The painted tody-flycatcher is monotypic.

==Description==

The painted tody-flycatcher is 9 to 10.2 cm long and weighs 6 to 8 g. The sexes are alike. Adults have a mostly black head with a white spot above the lores and a long white "moustache". A narrow yellow band separates their nape from their olive back, rump, and uppertail coverts. Their wings are black with yellow edges on the flight feathers and the edges and tips of the coverts; the last show as two wing bars. Their tail is black with olive outer edges on the feathers. Their throat is whitish with black streaks. Their underparts are mostly bright yellow with black streaks on the breast and sides. They have a dark brown or yellow iris, a black bill, and blackish legs and feet.

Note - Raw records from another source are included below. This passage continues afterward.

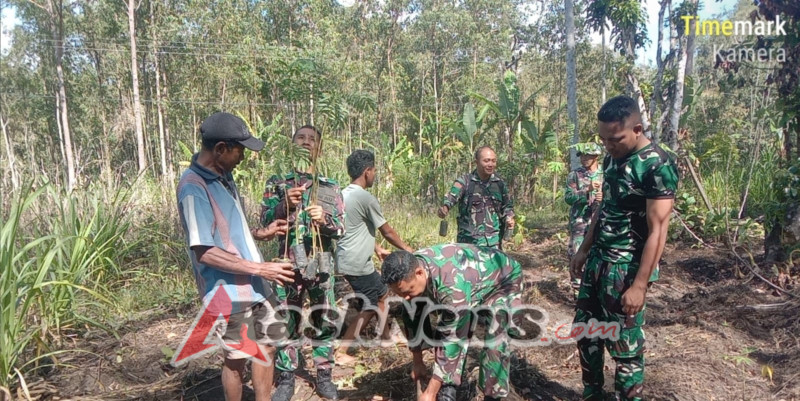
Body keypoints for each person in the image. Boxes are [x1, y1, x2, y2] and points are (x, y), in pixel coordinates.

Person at [176, 112, 295, 401]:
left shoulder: (223, 175)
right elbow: (204, 251)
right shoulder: (194, 188)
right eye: (239, 150)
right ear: (220, 149)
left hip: (255, 284)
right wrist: (261, 268)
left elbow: (227, 229)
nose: (243, 156)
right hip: (228, 292)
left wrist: (260, 233)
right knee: (237, 358)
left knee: (266, 347)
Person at [569, 96, 679, 401]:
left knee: (625, 347)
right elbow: (604, 207)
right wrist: (584, 248)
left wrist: (640, 285)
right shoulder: (611, 158)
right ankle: (592, 393)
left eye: (615, 139)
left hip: (626, 268)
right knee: (586, 332)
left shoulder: (657, 164)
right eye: (603, 139)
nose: (607, 145)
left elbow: (659, 230)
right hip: (598, 262)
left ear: (638, 129)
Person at [260, 125, 345, 401]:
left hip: (320, 264)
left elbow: (341, 229)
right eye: (301, 138)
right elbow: (264, 223)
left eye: (312, 139)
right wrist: (284, 204)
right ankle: (286, 376)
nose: (306, 143)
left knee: (323, 317)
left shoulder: (330, 186)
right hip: (286, 263)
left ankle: (324, 375)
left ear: (319, 147)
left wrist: (326, 220)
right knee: (287, 317)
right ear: (292, 144)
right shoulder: (278, 183)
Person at [382, 244, 522, 401]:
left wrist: (430, 393)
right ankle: (449, 386)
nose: (405, 297)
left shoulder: (452, 289)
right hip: (469, 281)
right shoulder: (410, 268)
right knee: (417, 307)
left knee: (495, 343)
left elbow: (453, 340)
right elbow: (413, 317)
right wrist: (418, 362)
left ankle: (493, 395)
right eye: (400, 294)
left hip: (503, 280)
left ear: (420, 273)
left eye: (408, 291)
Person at [333, 150, 414, 366]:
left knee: (380, 293)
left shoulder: (343, 194)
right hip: (357, 262)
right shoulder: (365, 197)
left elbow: (353, 227)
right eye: (374, 170)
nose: (374, 174)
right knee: (370, 305)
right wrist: (407, 249)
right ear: (367, 171)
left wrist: (376, 247)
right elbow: (387, 230)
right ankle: (342, 351)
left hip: (349, 258)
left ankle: (386, 337)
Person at [437, 146, 514, 248]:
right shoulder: (465, 182)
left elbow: (507, 207)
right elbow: (450, 198)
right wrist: (445, 209)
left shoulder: (499, 184)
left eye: (493, 161)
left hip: (494, 243)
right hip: (469, 244)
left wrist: (509, 218)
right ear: (476, 162)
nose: (490, 164)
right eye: (486, 161)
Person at [564, 142, 604, 298]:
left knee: (600, 252)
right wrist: (586, 191)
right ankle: (577, 289)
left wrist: (603, 197)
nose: (584, 159)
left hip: (600, 221)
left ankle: (597, 287)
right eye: (582, 156)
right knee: (576, 251)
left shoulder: (606, 174)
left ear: (596, 157)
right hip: (580, 221)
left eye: (587, 156)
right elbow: (568, 198)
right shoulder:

==Distribution and habitat==

The painted tody-flycatcher is found in Amazonas, eastern Bolívar, and Delta Amacuro states in eastern Venezuela. Its range continues east through the Guianas and northern Brazil north of the Amazon from the Rio Negro to the Atlantic in Amapá and northern Pará. In addition, McMullan et al's Field Guide to the Birds of Colombia includes the species in extreme eastern Guainía Department; the South American Classification Committee of the American Ornithological Society lists the species a hypothetical in Colombia.

The painted tody-flycatcher inhabits a variety of landscapes, most of them forested, where it typically is found in the canopy and on the edges. They include humid terra firme, várzea, dry forest, and mature secondary forest. It also occurs in clearings within the forest and in plantations as long as some tall trees are present. In elevation it ranges from sea level to 400 m.

==Behavior==
===Movement===

The painted tody-flycatcher is believed to be a year-round resident.

===Feeding===

The painted tody-flycatcher feeds on arthropods. It typically forages singly or in pairs and rarely joins mixed-species feeding flocks. It mostly forages in the forest canopy and along its edges. It primarily takes prey from foliage with short upward and outward sallies from a perch.

===Breeding===

The painted tody-flycatcher's breeding season has not been defined but includes October in Suriname. Both members of a pair build the nest, a closed bag with a side entrance. It is made from plant fibers bound with spider web and lined with soft plant material, and typically hangs from a branch high in a tree. Often fibers hang messily from the nest's bottom. The clutch size, incubation period, time to fledging, and details of parental care are not known.

===Vocalization===

The painted tody-flycatcher's vocalizations are "piercing and surprisingly loud for so small a bird". Its song is a series of "8-12 bright, emphatic peek! notes" that sometimes accelerate when the bird is excited. Its call is "a double-sounding chevik". Another author describes the species' vocalization as "sequences of irregularly spaced, extr. high 'tsit' notes".

==Status==

The IUCN has assessed the painted tody-flycatcher as being of Least Concern. It has a large range; its population size is not known and is believed to be decreasing. No immediate threats have been identified. It is considered uncommon to fairly common overall, "very rare and local" in Colombia, and "fairly common" in Venezuela. It is "often overlooked [and] most frequently located by voice".